I am up for another one. I don't mind the results per se, but I'd like to see people vote in the spirit of the contest. For the death match, it is meant to be who you think would win a fight, not who you like best.  It turned into the latter. What should we do next?


----------



## Philip Overby (Jun 17, 2012)

If it's going to be a popularity contest anyway, why don't we do an author death match?  Pitting writers against each other.  Tolkien would probably win (again) but it would be interesting to see the results.  Maybe we could just leave Tolkien out and just assume he'd win.  

I think a villain only death match could be fun.  Also a creature only death match could also be fun (Balrog, Ringwraiths, D'Ivers, dragons, etc.) pitting the most dangerous creatures in fantasy books/movies/games against each other.

If you're cool with it, I could run one death match as well.  Do you think doing two at the same time is too much?


----------



## Steerpike (Jun 17, 2012)

Phil the Drill said:


> If you're cool with it, I could run one death match as well.  Do you think doing two at the same time is too much?

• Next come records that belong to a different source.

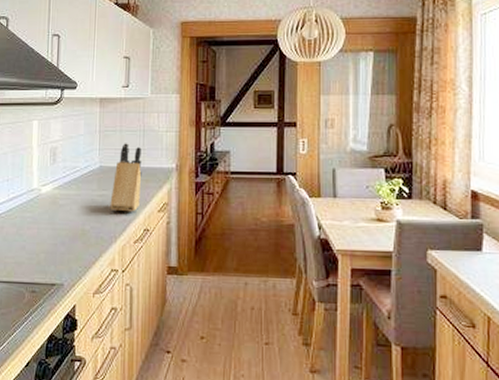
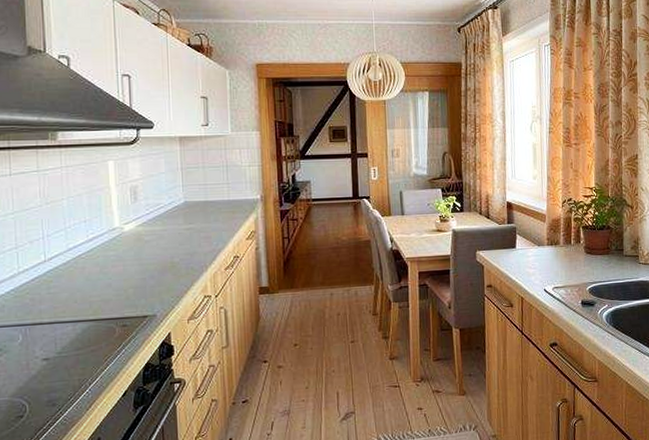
knife block: present [110,143,142,212] -> none [198,178,228,243]

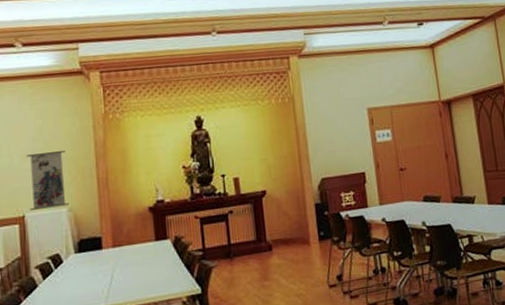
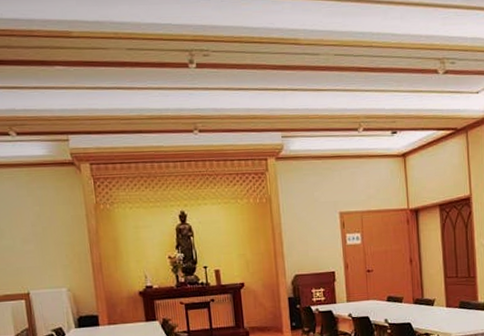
wall scroll: present [26,150,69,210] -> none [27,235,68,288]

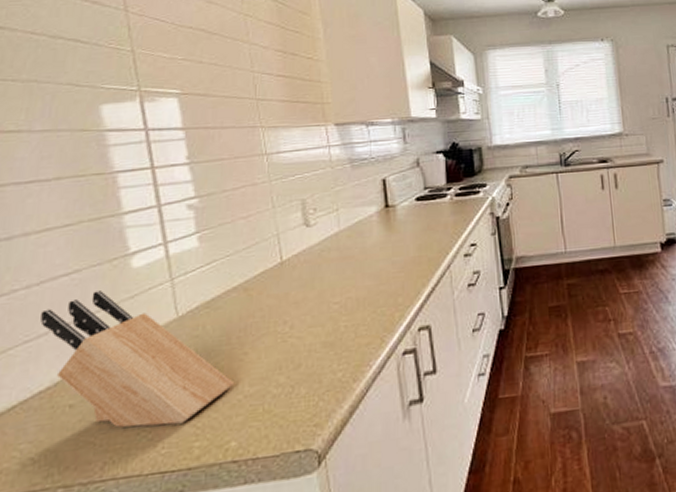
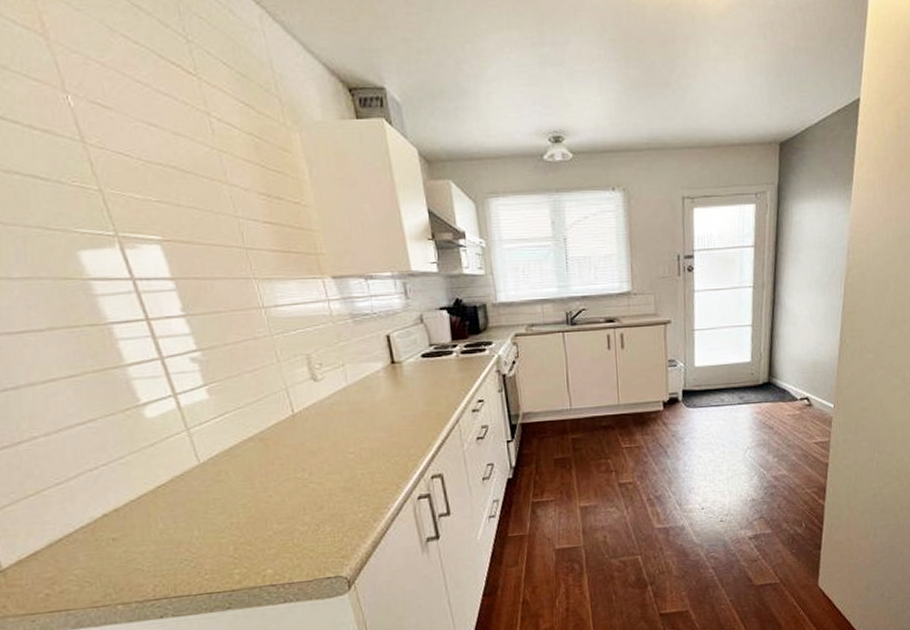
knife block: present [40,291,235,428] -> none [66,439,264,557]

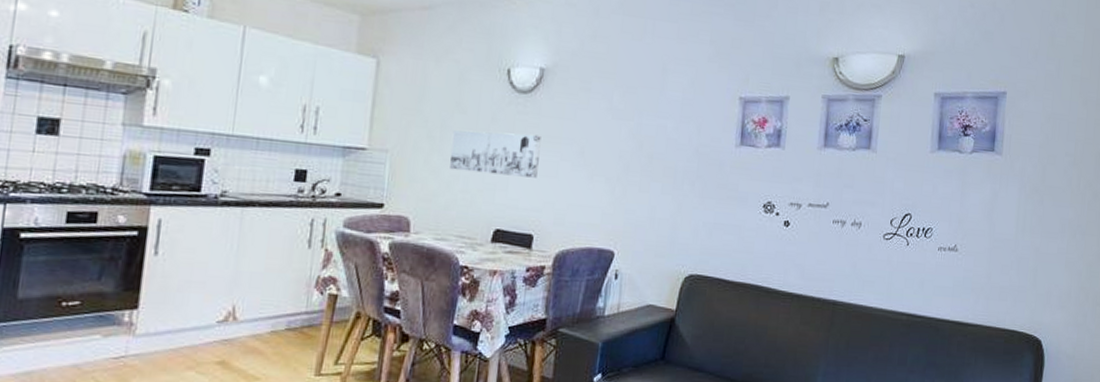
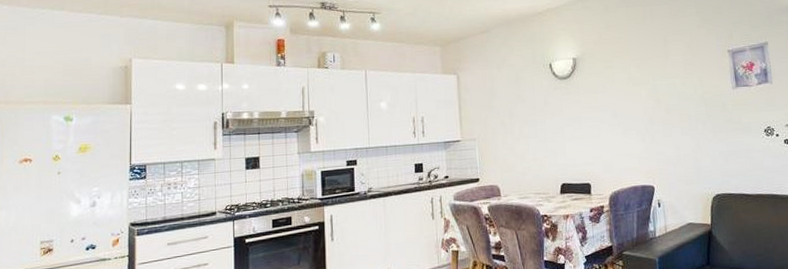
wall art: present [449,130,541,178] -> none [518,108,585,145]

Sounds great, Phil. Why don't you get the next one started. My daughter is in town visiting and will be until Friday, so I haven't been online as much the last few days (which is why the last few rounds of the previous death match took a long time to resolve). I'll be around enough to cast votes   I like any of the ideas you suggested, above.


----------



## Stentun (Aug 30, 2019)

Steerpike said:


> Here is it, the final round. Go here to vote:  Fantasy Fighter Death Match - CHALLONGE!
> 
> Druss versus Logen Ninefingers....that's an epic match!


I came across this post today, made a profile just to say, this list is totally bull****... none of the figthers on this list would EVER beat Icarium.. i love karsa, drizzt, lan ,logen, aragon.... but i'm say to say, Icarium would beat all of the above by himself. 5v1 he would beat all of them.


----------



## Steerpike (Aug 30, 2019)

Yeah, Icarium would be hard for any of the rest to beat. Karsa might come closest.


----------